Even the fallen flowers are beautiful.

Even the fallen flowers are beautiful.

On a recent visit to Darwin in the far north of Australia, I was struck by the variety of frangipani on display. The tree is widely planted here in Sydney, but mostly the flowers are a simple white with yellow centre. I’ve since learned that the closer to the equator, the more variety there is in colour.

frangipani - plumeria

The deep yellow with purple hints of these petals …

frangipani - plumeria

… contrast with the pinks, reds and oranges of these petals.

Among English speakers, the trees are commonly called both frangipani (for example, in Australia) and plumeria (for example, in the US). “Plumeria” is the genus to which they belong (in honor of the seventeenth-century French botanist Charles Plumier). “Frangipani” comes from an Italian nobleman, Marquis Frangipani, who created a perfume used to scent gloves in the 16th century; when the plant was discovered, the flowers’ scent reminded people of the gloves’ scent — apparently. Or it might come the French word frangipanier, a type of coagulated milk that Plumeria sap resembles. Take your pick! (source)

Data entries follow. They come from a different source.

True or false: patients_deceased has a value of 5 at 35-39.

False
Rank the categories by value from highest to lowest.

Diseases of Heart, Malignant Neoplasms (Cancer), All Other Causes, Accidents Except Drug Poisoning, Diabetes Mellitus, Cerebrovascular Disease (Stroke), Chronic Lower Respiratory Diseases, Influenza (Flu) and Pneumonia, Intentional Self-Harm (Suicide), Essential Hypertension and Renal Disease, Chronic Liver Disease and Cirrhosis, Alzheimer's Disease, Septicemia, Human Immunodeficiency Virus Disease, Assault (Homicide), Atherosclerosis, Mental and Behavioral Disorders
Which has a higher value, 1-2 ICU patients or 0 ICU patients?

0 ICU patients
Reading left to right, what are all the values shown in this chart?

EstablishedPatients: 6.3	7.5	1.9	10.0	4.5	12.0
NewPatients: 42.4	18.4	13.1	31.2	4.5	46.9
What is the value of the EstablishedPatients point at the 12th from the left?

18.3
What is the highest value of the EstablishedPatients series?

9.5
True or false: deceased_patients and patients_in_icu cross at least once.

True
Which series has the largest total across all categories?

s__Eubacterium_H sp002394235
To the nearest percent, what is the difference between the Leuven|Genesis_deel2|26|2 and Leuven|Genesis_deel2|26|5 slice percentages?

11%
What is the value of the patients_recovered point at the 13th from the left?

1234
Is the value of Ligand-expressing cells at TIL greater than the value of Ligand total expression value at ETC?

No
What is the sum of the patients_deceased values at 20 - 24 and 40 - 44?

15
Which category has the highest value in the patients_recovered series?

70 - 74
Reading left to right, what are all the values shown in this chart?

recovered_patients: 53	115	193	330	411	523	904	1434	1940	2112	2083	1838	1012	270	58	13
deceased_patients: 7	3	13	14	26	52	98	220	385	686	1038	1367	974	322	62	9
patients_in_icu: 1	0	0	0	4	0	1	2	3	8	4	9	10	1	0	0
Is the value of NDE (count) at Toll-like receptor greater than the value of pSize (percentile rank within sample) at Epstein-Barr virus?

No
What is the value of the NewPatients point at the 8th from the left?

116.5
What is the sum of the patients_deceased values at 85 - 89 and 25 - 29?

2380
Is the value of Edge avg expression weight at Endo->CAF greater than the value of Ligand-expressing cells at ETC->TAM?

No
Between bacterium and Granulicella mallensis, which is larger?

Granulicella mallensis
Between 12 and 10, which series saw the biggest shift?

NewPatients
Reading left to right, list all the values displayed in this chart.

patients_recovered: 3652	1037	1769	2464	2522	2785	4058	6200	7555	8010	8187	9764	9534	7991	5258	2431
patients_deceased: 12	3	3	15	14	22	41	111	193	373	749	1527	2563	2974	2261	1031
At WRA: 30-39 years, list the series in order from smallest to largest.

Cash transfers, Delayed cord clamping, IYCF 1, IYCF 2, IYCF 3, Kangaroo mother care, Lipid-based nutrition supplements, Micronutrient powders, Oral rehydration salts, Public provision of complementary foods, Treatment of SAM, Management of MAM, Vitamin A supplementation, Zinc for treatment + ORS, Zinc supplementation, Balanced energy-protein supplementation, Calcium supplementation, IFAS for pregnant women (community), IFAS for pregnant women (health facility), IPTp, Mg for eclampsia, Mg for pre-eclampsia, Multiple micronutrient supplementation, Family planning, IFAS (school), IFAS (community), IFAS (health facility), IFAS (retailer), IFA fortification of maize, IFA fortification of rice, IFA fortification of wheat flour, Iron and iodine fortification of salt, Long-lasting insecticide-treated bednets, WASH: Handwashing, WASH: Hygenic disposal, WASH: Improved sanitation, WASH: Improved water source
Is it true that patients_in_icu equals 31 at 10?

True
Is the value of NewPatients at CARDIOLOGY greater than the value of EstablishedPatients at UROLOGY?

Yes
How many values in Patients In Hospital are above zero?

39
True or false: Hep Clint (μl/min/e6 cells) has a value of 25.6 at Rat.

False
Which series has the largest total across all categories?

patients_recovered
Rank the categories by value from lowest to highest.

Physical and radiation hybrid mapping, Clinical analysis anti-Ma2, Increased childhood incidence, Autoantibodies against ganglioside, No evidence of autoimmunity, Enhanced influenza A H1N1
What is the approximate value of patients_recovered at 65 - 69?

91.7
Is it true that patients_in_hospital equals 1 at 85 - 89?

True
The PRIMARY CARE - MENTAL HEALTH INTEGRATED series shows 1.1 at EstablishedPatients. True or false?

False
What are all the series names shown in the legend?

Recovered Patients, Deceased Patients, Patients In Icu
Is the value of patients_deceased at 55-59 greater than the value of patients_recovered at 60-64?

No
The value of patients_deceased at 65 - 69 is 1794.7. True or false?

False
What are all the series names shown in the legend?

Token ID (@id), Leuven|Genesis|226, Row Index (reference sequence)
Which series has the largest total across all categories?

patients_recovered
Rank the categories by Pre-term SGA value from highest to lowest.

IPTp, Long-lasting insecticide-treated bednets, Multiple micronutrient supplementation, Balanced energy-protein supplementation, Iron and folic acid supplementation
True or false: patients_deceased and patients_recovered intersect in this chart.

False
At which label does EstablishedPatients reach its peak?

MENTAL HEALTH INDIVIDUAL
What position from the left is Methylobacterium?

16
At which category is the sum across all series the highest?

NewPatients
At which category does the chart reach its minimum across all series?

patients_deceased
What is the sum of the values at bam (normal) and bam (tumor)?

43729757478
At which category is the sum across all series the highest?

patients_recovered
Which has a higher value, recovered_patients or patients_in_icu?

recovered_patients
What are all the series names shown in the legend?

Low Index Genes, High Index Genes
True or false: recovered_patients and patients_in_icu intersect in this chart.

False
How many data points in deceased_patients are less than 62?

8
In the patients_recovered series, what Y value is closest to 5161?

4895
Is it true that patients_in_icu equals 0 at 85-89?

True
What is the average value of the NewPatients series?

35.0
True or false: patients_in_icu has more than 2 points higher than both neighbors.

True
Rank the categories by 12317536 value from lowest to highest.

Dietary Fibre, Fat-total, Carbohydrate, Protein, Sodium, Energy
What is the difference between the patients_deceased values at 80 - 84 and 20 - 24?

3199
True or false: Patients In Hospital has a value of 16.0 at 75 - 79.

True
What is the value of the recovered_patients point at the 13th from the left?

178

Whatever their etymology, the range of petal shapes, scents and colours make these flowers spectacular.

frangipani - plumeria

Simple white with a spot of yellow in the centre. You can see the clustered flowering pattern.

frangipani - plumeria

Another view of a cluster of flowers at the end of a stalk. The tree itself is a not especially attractive!

And this is the variety most commonly seen in Sydney: Plumeria rubra acutifolia.